“Can't you realise, that what I said in London is true?”

“No. I can't. It's unbelievable. You can't believe it yourself. If you did, how could you go on behaving like anybody else—like me for instance?”

“What would you do if you were condemned to die?”

She shuddered. “I should go mad with fear—I——” She broke off and remained for some moments reflective, with knitted brow. Then she lifted her head proudly. “No, I shouldn't. I should face it like you. Only cowards are afraid. It's best to show things that you don't care a hang for them.”
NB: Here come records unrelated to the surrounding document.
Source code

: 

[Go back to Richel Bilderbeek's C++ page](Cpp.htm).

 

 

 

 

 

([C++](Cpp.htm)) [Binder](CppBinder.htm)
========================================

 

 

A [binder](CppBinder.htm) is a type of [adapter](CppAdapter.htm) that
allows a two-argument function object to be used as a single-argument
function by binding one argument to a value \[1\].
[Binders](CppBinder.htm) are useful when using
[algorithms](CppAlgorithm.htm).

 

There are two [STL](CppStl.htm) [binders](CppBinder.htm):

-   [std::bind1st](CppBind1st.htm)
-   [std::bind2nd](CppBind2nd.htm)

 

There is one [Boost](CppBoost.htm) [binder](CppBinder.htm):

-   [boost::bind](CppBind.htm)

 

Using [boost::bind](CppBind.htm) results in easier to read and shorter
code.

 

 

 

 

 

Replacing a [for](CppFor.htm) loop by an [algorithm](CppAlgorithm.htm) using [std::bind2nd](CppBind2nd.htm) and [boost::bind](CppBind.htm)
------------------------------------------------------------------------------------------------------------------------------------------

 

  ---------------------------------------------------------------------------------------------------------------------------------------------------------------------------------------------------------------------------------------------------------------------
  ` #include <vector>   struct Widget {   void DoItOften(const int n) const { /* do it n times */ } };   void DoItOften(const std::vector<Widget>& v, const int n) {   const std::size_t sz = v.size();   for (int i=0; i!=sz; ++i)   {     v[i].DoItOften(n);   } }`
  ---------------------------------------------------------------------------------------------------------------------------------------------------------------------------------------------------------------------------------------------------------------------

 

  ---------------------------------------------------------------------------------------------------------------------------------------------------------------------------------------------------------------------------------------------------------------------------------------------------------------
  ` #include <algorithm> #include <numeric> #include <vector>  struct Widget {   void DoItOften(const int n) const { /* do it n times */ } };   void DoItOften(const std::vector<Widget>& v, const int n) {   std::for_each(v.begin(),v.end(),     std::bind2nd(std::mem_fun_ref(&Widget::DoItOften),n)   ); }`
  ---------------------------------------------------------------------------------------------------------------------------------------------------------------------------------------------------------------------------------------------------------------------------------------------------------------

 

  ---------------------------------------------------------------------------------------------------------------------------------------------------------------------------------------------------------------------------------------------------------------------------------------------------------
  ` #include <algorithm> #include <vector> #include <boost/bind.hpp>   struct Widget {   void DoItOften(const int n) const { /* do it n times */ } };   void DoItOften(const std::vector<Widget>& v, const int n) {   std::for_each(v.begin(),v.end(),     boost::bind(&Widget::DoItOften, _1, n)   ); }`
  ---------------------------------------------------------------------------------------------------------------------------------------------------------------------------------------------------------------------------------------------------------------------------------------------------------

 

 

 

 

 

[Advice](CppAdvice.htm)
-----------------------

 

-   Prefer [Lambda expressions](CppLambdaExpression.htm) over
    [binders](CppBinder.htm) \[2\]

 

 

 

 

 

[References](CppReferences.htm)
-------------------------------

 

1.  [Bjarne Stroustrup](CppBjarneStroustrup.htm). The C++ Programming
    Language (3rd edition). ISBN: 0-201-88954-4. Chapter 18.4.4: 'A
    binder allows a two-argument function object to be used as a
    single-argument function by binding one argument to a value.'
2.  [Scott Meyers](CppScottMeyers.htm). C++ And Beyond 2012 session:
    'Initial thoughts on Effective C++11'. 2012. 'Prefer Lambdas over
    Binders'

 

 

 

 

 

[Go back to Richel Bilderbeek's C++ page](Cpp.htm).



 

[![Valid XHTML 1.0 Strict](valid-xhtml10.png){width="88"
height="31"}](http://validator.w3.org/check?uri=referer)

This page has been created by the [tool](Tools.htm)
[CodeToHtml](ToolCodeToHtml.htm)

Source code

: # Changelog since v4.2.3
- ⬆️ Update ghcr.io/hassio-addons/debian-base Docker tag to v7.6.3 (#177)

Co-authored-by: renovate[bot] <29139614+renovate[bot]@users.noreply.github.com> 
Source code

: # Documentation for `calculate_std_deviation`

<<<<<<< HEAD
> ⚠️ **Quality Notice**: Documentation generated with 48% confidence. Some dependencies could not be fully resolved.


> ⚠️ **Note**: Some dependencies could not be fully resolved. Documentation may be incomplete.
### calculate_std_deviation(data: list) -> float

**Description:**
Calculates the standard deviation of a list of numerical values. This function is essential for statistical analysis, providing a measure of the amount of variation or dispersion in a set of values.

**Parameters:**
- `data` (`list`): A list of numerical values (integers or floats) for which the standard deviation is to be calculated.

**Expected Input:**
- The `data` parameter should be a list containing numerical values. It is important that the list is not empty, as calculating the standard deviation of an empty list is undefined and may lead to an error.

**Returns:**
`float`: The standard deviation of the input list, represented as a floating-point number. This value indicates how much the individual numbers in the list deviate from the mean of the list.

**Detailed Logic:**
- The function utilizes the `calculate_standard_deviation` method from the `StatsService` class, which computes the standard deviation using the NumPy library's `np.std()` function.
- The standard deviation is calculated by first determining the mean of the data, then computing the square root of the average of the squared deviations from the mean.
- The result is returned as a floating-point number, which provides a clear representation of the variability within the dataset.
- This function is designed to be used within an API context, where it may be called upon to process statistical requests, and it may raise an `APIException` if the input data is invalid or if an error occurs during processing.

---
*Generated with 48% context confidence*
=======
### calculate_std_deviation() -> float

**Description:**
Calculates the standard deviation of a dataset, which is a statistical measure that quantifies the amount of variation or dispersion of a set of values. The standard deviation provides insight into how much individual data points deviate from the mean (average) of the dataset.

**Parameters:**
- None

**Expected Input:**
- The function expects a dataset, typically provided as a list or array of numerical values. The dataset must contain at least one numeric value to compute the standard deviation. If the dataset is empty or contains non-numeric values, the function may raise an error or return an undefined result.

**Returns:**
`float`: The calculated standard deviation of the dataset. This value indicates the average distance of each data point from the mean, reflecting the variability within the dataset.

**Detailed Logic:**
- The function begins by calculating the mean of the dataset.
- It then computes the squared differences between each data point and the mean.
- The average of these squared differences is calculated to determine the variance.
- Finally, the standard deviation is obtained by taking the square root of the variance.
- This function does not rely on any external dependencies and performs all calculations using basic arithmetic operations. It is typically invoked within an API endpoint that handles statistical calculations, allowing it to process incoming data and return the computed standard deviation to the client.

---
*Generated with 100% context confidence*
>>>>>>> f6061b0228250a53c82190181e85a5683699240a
“Keep that sublime je m'en fich'isme up when I'm dead and buried,” said I, “and you'll pull through your life all right. The only thing you must avoid is the pursuit of eumoiriety.”

“What on earth is that?” she asked.

“The last devastating vanity,” said I.

And so it is.

“When you are gone,” she said bravely, “I shall remember how strong and true you were. It will make me strong too.”

I acquiesced silently in her proposition. In this age of flippancy and scepticism, if a human soul proclaims sincerely its faith in the divinity of a rabbit, in God's name don't disturb it. It is something whereto to refer his aspirations, his resolves; it is a court of arbitration, at the lowest, for his spiritual disputes; and the rabbit will be as effective an oracle as any other. For are not all religions but the strivings of the spirit towards crystallisation at some point outside the environment of passions and appetites which is the flesh, so that it can work untrammelled: and are not all gods but the accidental forms, conditioned by circumstance, which this crystallisation takes? All gods in their anthropo-, helio-, thero-, or what-not-morphic forms are false; but, on the other hand, all gods in their spiritual essence are true. So I do not deprecate my prospective unique position in Lola Brandt's hagiology. It was better for her soul that I should occupy it. Even if I were about to live my normal life out, like any other hearty human, marry and beget children, I doubt whether I should attempt to shake my wife's faith in my heroical qualities.